それを見ていた総司がさも可笑しそうに笑い声を上げる。
「あはは、やだなぁ近藤先生ってば・・・・・・深雪さんの冗談を真に受けるなんて」
こと恋愛ごとには疎い総司が大口を開けて笑い飛ばすと、深雪は少しムキになって言い返す。

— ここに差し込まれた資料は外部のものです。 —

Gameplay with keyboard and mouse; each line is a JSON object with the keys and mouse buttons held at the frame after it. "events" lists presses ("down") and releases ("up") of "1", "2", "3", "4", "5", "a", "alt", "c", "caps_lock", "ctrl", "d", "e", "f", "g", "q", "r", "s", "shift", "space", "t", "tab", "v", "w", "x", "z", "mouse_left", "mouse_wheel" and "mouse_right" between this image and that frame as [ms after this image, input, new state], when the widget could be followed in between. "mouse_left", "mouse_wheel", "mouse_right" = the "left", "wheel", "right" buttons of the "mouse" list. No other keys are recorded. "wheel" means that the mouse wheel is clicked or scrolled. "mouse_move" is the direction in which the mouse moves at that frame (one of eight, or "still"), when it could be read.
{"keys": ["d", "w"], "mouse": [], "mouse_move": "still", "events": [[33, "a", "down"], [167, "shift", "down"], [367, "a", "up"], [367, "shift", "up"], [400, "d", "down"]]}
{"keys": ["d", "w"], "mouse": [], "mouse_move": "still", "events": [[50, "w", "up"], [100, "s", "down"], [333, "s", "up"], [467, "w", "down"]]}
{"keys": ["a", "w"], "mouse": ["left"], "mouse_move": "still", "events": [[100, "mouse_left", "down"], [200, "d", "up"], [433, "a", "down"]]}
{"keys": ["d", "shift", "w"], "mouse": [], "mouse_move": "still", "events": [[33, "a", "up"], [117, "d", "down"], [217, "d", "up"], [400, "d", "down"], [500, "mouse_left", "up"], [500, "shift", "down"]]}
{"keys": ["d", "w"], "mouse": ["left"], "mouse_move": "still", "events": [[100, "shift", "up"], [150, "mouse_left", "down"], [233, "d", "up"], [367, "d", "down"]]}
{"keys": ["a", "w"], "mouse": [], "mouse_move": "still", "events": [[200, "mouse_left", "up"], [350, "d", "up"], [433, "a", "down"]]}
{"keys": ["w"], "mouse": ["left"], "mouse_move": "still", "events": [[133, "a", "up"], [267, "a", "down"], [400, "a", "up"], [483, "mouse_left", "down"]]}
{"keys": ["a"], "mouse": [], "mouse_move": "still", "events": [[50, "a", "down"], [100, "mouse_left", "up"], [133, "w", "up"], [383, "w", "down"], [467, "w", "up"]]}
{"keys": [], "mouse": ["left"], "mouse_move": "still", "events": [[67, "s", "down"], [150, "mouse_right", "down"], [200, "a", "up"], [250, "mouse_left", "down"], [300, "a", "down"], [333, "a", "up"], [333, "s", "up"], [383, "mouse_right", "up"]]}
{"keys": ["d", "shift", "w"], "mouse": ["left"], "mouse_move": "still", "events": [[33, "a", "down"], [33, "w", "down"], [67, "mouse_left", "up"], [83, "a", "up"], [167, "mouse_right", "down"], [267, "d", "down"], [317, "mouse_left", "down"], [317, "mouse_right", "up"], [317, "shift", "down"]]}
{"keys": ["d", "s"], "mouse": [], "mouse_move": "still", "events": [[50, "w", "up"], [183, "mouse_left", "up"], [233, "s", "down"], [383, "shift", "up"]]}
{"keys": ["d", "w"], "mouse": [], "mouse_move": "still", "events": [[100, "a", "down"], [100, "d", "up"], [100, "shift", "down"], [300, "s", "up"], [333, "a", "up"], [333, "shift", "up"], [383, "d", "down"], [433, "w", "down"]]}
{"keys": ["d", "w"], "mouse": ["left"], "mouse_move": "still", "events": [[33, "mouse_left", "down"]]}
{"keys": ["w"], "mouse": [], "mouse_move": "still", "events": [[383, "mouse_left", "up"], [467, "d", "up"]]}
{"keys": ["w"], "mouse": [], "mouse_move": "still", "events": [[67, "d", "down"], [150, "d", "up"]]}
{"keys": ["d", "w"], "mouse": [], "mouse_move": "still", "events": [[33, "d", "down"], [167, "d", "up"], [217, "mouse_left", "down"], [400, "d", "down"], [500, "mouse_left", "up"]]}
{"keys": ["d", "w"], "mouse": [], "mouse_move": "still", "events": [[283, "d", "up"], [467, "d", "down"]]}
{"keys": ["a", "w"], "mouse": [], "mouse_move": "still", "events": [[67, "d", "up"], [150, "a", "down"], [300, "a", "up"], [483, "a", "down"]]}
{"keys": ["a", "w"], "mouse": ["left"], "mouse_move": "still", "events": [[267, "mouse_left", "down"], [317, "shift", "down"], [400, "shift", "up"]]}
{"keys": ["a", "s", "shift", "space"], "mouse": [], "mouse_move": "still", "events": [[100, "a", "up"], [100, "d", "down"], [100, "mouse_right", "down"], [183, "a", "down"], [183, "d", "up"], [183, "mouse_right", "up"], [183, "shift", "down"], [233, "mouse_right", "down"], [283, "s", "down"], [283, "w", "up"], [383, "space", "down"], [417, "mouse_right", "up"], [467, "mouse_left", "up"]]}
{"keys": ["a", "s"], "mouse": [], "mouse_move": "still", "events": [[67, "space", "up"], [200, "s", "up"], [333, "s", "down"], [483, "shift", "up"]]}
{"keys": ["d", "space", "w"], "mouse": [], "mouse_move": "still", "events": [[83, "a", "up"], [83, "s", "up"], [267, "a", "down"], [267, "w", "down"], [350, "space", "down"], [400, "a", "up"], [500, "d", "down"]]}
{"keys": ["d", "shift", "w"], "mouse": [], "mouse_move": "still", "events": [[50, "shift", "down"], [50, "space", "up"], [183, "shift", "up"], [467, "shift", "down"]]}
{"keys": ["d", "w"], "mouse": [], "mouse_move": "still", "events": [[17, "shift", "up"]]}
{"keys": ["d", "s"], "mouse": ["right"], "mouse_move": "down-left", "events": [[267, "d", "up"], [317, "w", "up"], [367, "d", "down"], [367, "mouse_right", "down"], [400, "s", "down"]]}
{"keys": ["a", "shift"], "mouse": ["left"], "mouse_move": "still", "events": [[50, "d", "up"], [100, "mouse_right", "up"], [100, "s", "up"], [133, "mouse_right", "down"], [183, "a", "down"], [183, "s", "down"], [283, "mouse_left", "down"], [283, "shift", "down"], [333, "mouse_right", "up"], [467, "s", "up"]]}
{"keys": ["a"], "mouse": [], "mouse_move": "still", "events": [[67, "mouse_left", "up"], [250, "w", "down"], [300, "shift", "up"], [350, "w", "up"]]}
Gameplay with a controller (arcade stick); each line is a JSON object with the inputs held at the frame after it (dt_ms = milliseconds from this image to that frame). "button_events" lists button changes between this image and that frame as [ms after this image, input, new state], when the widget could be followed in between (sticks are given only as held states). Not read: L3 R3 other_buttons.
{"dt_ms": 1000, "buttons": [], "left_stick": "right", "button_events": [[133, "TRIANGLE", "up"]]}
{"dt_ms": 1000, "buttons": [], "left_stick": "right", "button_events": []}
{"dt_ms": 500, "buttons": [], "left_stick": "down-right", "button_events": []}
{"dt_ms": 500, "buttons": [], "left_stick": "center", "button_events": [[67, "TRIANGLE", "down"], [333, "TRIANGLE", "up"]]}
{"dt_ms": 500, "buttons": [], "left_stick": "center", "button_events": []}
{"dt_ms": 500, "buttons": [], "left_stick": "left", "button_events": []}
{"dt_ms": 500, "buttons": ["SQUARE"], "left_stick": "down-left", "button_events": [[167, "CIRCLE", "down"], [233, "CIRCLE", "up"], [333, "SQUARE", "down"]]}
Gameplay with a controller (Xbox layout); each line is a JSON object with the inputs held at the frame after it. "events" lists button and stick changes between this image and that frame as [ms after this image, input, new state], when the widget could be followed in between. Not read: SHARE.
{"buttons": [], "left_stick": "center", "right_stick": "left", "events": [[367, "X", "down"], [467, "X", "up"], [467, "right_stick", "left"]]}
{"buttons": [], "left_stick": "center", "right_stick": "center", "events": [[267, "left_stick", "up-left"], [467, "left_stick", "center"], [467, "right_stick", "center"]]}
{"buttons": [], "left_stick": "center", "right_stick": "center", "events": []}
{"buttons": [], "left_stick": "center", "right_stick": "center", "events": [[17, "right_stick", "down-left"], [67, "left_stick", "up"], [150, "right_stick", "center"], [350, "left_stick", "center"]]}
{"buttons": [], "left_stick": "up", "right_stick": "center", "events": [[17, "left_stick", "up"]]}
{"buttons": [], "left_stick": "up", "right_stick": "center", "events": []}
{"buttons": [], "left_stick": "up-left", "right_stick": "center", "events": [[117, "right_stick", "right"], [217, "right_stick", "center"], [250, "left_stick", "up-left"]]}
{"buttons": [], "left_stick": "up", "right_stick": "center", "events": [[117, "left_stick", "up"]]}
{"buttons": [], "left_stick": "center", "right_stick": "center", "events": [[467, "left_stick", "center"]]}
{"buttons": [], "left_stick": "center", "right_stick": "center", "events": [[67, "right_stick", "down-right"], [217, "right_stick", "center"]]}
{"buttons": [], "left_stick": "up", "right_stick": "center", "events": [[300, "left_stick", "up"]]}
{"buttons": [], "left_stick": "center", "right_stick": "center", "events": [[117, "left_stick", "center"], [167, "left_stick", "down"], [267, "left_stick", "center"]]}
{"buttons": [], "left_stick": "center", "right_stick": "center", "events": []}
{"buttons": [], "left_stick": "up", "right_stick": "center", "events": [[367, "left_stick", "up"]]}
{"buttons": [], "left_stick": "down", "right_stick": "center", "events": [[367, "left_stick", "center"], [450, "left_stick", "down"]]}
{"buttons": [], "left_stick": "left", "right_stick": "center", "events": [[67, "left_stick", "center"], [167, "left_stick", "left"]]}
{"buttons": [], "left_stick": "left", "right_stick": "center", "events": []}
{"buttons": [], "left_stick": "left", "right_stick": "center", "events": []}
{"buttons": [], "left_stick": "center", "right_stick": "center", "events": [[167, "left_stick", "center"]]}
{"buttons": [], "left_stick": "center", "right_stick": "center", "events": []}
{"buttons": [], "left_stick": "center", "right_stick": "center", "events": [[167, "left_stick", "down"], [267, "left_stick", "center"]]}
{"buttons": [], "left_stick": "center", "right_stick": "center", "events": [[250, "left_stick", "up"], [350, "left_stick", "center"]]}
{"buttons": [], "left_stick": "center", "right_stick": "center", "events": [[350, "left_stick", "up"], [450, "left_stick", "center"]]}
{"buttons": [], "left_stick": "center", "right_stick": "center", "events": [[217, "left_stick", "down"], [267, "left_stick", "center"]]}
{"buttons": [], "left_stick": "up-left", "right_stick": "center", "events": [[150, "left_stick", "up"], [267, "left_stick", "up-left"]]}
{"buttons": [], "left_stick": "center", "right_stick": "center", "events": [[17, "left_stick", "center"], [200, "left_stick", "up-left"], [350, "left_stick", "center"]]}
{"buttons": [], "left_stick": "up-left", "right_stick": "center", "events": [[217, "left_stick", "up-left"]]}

「冗談なんかやおへんぇ、沖田はんっ・・・・・・うちは本気どす。大坂に行っている間も、身請けされた時も・・・・・・この心にあったんはあかねはんのことだけ・・・・・・いつも・・・・・・あかねはんのことだけどした・・・・・・女子同士やのにおかしいと思わはるかもしれへんけど・・・・・・うちにとっては・・・・・・最初で最後の恋、なんどす」
深雪の言葉には嘘はない。
それは少し潤んだ瞳と、真剣な眼差しが示している。
なにより。
同じ想いを秘めている近藤の心には、痛いほど深雪の言葉が突き刺さる。
「えぇぇぇぇぇ!?だってぇっ!?」
「うちが女やからどすか?」
深雪の問いにブンブンと音がするほど総司が首を縦に振る。
「好きになったお人が・・・・・・偶然女子やっただけどす。こればっかりは仕方おへん」
そう言って微笑む深雪の表情はとても柔らかく、とても輝いていた。
女子同士だから・・・・・・などという概念に苦しんだこともあっただろう。
それでも。
深雪は想いを消すことが出来なかったのだ。
だからこそ。
彼女は胸を張って想いを口にすることが出来る。
誰に恥じる事もなく。
堂々と。
あかねが受け入れるか、など深雪にとっては問題ではない。
自分に嘘を吐くことの方が耐え難い苦痛なのだろう。
だからこそ彼女の表情はどこか清々しくも見える。
近藤はそんな深雪の顔が眩しく思えてならなかった。
同じ想いを胸に秘めているというのに。
こんなにも違うものか、と。
武士の恋は耐え忍ぶもの。
それが最も美しいと思っていた。
だが女子である深雪も長く耐え忍んできたのだ。
耐え忍び、やっと想いを口にした彼女は。
輝きに満ち、幸福に包まれていた。
今までで一番の美しさを放っているように近藤の瞳には映っていた。
「ところで・・・・・・身請けされたって・・・・・・ご亭主はどうされたのですか?」
深雪の想いを理解しようと努力する総司が、気になっていたことを口にする。
「へぇ。それは・・・・・・亡くなりましたんどす。それで・・・・・・居づろうなって島原に流れて来たんどす。他に行くあてもありまへんどしたし・・・・・・」
「そうでしたか・・・・・・それは、またご苦労を・・・・・・」
「いえ。おかげであかねはんとも再会出来たんどっさかい、うちにとっては良かったんや思うてますぇ」
「お雪ちゃん・・・・・・」
その夜の宴は遅くまで続いたが、近藤は終始何かを考え込む様子で飲み続け最後には珍しく酔いつぶれて眠り込んでしまう。
そんな近藤の姿を明里だけが黙って見守っていた。